Voglio subito mettere in chiaro una cosa: credo che “Nowhere Now Here” sia un buon disco. Ha tutte le caratteristiche necessarie per attrarre ogni amante di post-rock che si rispetti e forse anche qualcosa di più, come la maggior parte dei precedenti nove album firmati MONO. Dall’eccellente qualità delle trame chitarristiche elaborate da Takaakira “Taka” Goto e Hideki “Yoda” Suematsu ai suggestivi inserti elettronico/orchestrali, queste dieci tracce rappresentano l’encomiabile risultato di vent’anni di crescita e sperimentazione.
La produzione minimale di Steve Albini, inoltre, ha il merito di riuscire a mettere in risalto, almeno in alcuni passaggi, il lato più ruvido ed elettrico del quartetto nipponico (ottimo il lavoro su “After You Comes The Flood” e “Meet Us Where The Night Ends”, con una resa sonora degna dei loro intensissimi set dal vivo). Se mi fermassi a queste poche righe, potreste pensare di trovarvi di fronte a un capolavoro. Dispiace dover spezzare l’incantesimo, ma purtroppo non è così.
A mio modesto parere, un difetto il disco ce l’ha. E neanche di poco conto, considerando il fatto che ho fatto una fatica incredibile ad ascoltarlo più volte dall’inizio alla fine. Riguarda uno dei veri e propri marchi di fabbrica della musica dei MONO: la malinconia o, per essere più precisi, l’enorme tristezza che da sempre tinge di grigio i loro soundscape strumentali. In “Nowhere Now Here” il tradizionale spleen post-rock di Taka e compagni si carica di una magniloquenza tale da appesantire all’inverosimile una ricetta già di per sè abbastanza difficile da digerire.
Il minutaggio decisamente abbondante di tanti brani rende il tutto ancora più complesso. La title track, “Far and Further” e “Sorrow”, tanto per fare i primi tre esempi che mi vengono in mente, presentano momenti davvero emozionanti; peccato solo per la loro eccessiva lunghezza, che in chiusura costringe i MONO a lanciarsi in interminabili cavalcate deprimenti e crescendo buttati lì un po’ a caso, giusto per dare una qualche impressione di intensità e profondità . Di poco conto gli intermezzi classicheggianti (“Parting”, “Funeral Song”); molto meglio, invece, il debutto dietro il microfono della bassista Tamaki Kunishi, che in “Breathe” tira fuori una fragilissima voce da Nico del Sol Levante e risolleva un po’ le sorti di un album di assoluto livello ma francamente noioso.

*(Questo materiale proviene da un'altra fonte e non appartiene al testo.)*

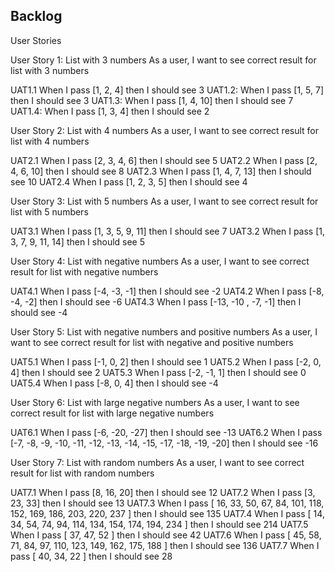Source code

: ## Backlog

User Stories

User Story 1: List with 3 numbers
As a user, I want to see correct result for list with 3 numbers

UAT1.1 When I pass [1, 2, 4] then I should see 3
UAT1.2: When I pass [1, 5, 7] then I should see 3
UAT1.3: When I pass [1, 4, 10] then I should see 7
UAT1.4: When I pass [1, 3, 4] then I should see 2

User Story 2: List with 4 numbers
As a user, I want to see correct result for list with 4 numbers

UAT2.1 When I pass [2, 3, 4, 6] then I should see 5
UAT2.2 When I pass [2, 4, 6, 10] then I should see 8
UAT2.3 When I pass [1, 4, 7, 13] then I should see 10
UAT2.4 When I pass [1, 2, 3, 5] then I should see 4

User Story 3: List with 5 numbers
As a user, I want to see correct result for list with 5 numbers

UAT3.1 When I pass [1, 3, 5, 9, 11] then I should see 7
UAT3.2 When I pass [1, 3, 7, 9, 11, 14] then I should see 5

User Story 4: List with negative numbers
As a user, I want to see correct result for list with negative numbers

UAT4.1 When I pass [-4, -3, -1] then I should see -2
UAT4.2 When I pass [-8, -4, -2] then I should see -6
UAT4.3 When I pass [-13, -10 , -7, -1] then I should see -4

User Story 5: List with negative numbers and positive numbers
As a user, I want to see correct result for list with negative and positive numbers

UAT5.1 When I pass [-1, 0, 2] then I should see 1
UAT5.2 When I pass [-2, 0, 4] then I should see 2
UAT5.3 When I pass [-2, -1, 1] then I should see 0
UAT5.4 When I pass [-8, 0, 4] then I should see -4

User Story 6: List with large negative numbers
As a user, I want to see correct result for list with large negative numbers

UAT6.1 When I pass [-6, -20, -27] then I should see -13
UAT6.2 When I pass [-7, -8, -9, -10, -11, -12, -13, -14, -15, -17, -18, -19, -20] then I should see -16

User Story 7: List with random numbers
As a user, I want to see correct result for list with random numbers

UAT7.1 When I pass [8, 16, 20] then I should see 12
UAT7.2 When I pass [3, 23, 33] then I should see 13
UAT7.3 When I pass [ 16, 33, 50, 67, 84, 101, 118, 152, 169, 186, 203, 220, 237 ] then I should see 135
UAT7.4 When I pass [ 14, 34, 54, 74, 94, 114, 134, 154, 174, 194, 234 ] then I should see 214
UAT7.5 When I pass [ 37, 47, 52 ] then I should see 42
UAT7.6 When I pass [ 45, 58, 71, 84, 97, 110, 123, 149, 162, 175, 188 ] then I should see 136
UAT7.7 When I pass [ 40, 34, 22 ] then I should see 28
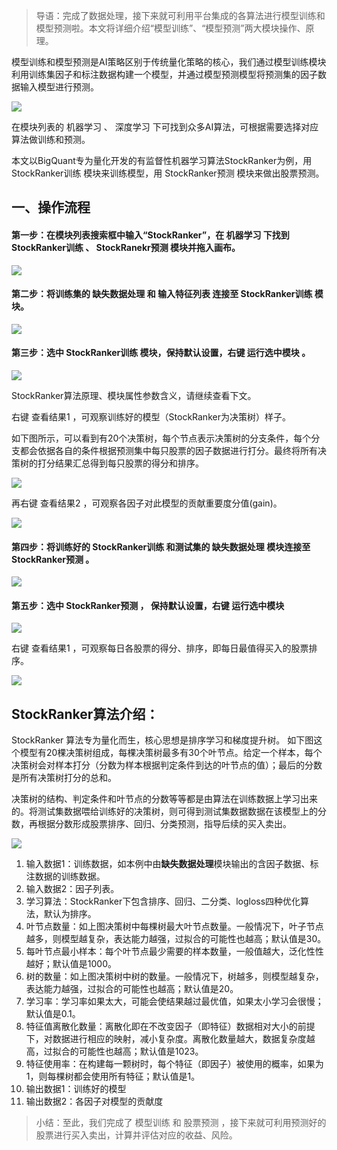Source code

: > 导语：完成了数据处理，接下来就可利用平台集成的各算法进行模型训练和模型预测啦。本文将详细介绍“模型训练”、“模型预测”两大模块操作、原理。

模型训练和模型预测是AI策略区别于传统量化策略的核心，我们通过模型训练模块利用训练集因子和标注数据构建一个模型，并通过模型预测模型将预测集的因子数据输入模型进行预测。

![](https://cdn.bigquant.com/community/uploads/default/original/3X/b/3/b3972241f4c6a430f77651bbda44d20facfa189a.jpeg)

在模块列表的 机器学习 、 深度学习 下可找到众多AI算法，可根据需要选择对应算法做训练和预测。

本文以BigQuant专为量化开发的有监督性机器学习算法StockRanker为例，用 StockRanker训练 模块来训练模型，用 StockRanker预测 模块来做出股票预测。

## 一、操作流程

#### 第一步：在模块列表搜索框中输入“StockRanker”，在 机器学习 下找到 StockRanker训练 、 StockRanekr预测 模块并拖入画布。

![](https://cdn.bigquant.com/community/uploads/default/optimized/3X/7/e/7ec35470b94d1013fcf0ae97dc291d38efebd1e0_1_1380x678.png)

#### 第二步：将训练集的 缺失数据处理 和 输入特征列表 连接至 StockRanker训练 模块。

![](https://cdn.bigquant.com/community/uploads/default/original/3X/3/c/3cf271e3f67955e40def4478ed61d803cee9b217.png)

#### 第三步：选中 StockRanker训练 模块，保持默认设置，右键 运行选中模块 。

![](https://cdn.bigquant.com/community/uploads/default/original/3X/a/9/a92a83ccf2a9522ec57e72bb3d3f7a27c26ad5ad.png)

StockRanker算法原理、模块属性参数含义，请继续查看下文。

右键 查看结果1 ，可观察训练好的模型（StockRanker为决策树）样子。

如下图所示，可以看到有20个决策树，每个节点表示决策树的分支条件，每个分支都会依据各自的条件根据预测集中每只股票的因子数据进行打分。最终将所有决策树的打分结果汇总得到每只股票的得分和排序。

![](https://cdn.bigquant.com/community/uploads/default/optimized/3X/a/e/ae35508a15fefbe2da803cb40374b83e3fc81469_1_1380x820.png)

再右键 查看结果2 ，可观察各因子对此模型的贡献重要度分值(gain)。

![](https://cdn.bigquant.com/community/uploads/default/original/3X/1/a/1a156ec65edc41a8c3ef4a5999327bfc7949578d.png)

#### 第四步：将训练好的 StockRanker训练 和测试集的 缺失数据处理 模块连接至 StockRanker预测 。

![](https://cdn.bigquant.com/community/uploads/default/original/3X/d/1/d16d03289a1c3d0fc11cef307228787fb3d229e6.png)

#### 第五步：选中 StockRanker预测 ， 保持默认设置，右键 运行选中模块

![](https://cdn.bigquant.com/community/uploads/default/original/3X/8/c/8c99444ab322dbb5698ea5952f6347e8499168fa.png)

右键 查看结果1 ，可观察每日各股票的得分、排序，即每日最值得买入的股票排序。

![](https://cdn.bigquant.com/community/uploads/default/original/3X/0/d/0dcdbdc248749c5492685af16da561e2ef5941d6.png)

## StockRanker算法介绍：

StockRanker 算法专为量化而生，核心思想是排序学习和梯度提升树。 如下图这个模型有20棵决策树组成，每棵决策树最多有30个叶节点。给定一个样本，每个决策树会对样本打分（分数为样本根据判定条件到达的叶节点的值）；最后的分数是所有决策树打分的总和。

决策树的结构、判定条件和叶节点的分数等等都是由算法在训练数据上学习出来的。将测试集数据喂给训练好的决策树，则可得到测试集数据数据在该模型上的分数，再根据分数形成股票排序、回归、分类预测，指导后续的买入卖出。

![](https://cdn.bigquant.com/community/uploads/default/optimized/3X/6/0/60284ea338a22cbeac3a3a238f2056936d3af20b_1_1380x774.jpeg)

1. 输入数据1：训练数据，如本例中由**缺失数据处理**模块输出的含因子数据、标注数据的训练数据。
2. 输入数据2：因子列表。
3. 学习算法：StockRanker下包含排序、回归、二分类、logloss四种优化算法，默认为排序。
4. 叶节点数量：如上图决策树中每棵树最大叶节点数量。一般情况下，叶子节点越多，则模型越复杂，表达能力越强，过拟合的可能性也越高；默认值是30。
5. 每叶节点最小样本：每个叶节点最少需要的样本数量，一般值越大，泛化性性越好；默认值是1000。
6. 树的数量：如上图决策树中树的数量。一般情况下，树越多，则模型越复杂，表达能力越强，过拟合的可能性也越高；默认值是20。
7. 学习率：学习率如果太大，可能会使结果越过最优值，如果太小学习会很慢；默认值是0.1。
8. 特征值离散化数量：离散化即在不改变因子（即特征）数据相对大小的前提下，对数据进行相应的映射，减小复杂度。离散化数量越大，数据复杂度越高，过拟合的可能性也越高；默认值是1023。
9. 特征使用率：在构建每一颗树时，每个特征（即因子）被使用的概率，如果为1，则每棵树都会使用所有特征；默认值是1。
10. 输出数据1：训练好的模型
11. 输出数据2：各因子对模型的贡献度

> 小结：至此，我们完成了 模型训练 和 股票预测 ，接下来就可利用预测好的股票进行买入卖出，计算并评估对应的收益、风险。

Che volete che vi dica: sono insensibile e ho un cuore freddo come il ghiaccio. Sta di fatto che con “Nowhere Now Here” di sottofondo mi sono fatto delle ricchissime dormite sul sedile del treno che ogni giorno mi porta a lavoro. Mezzo punto in più ai MONO per avermi fatto entrare in ufficio un po’ più riposato rispetto al solito.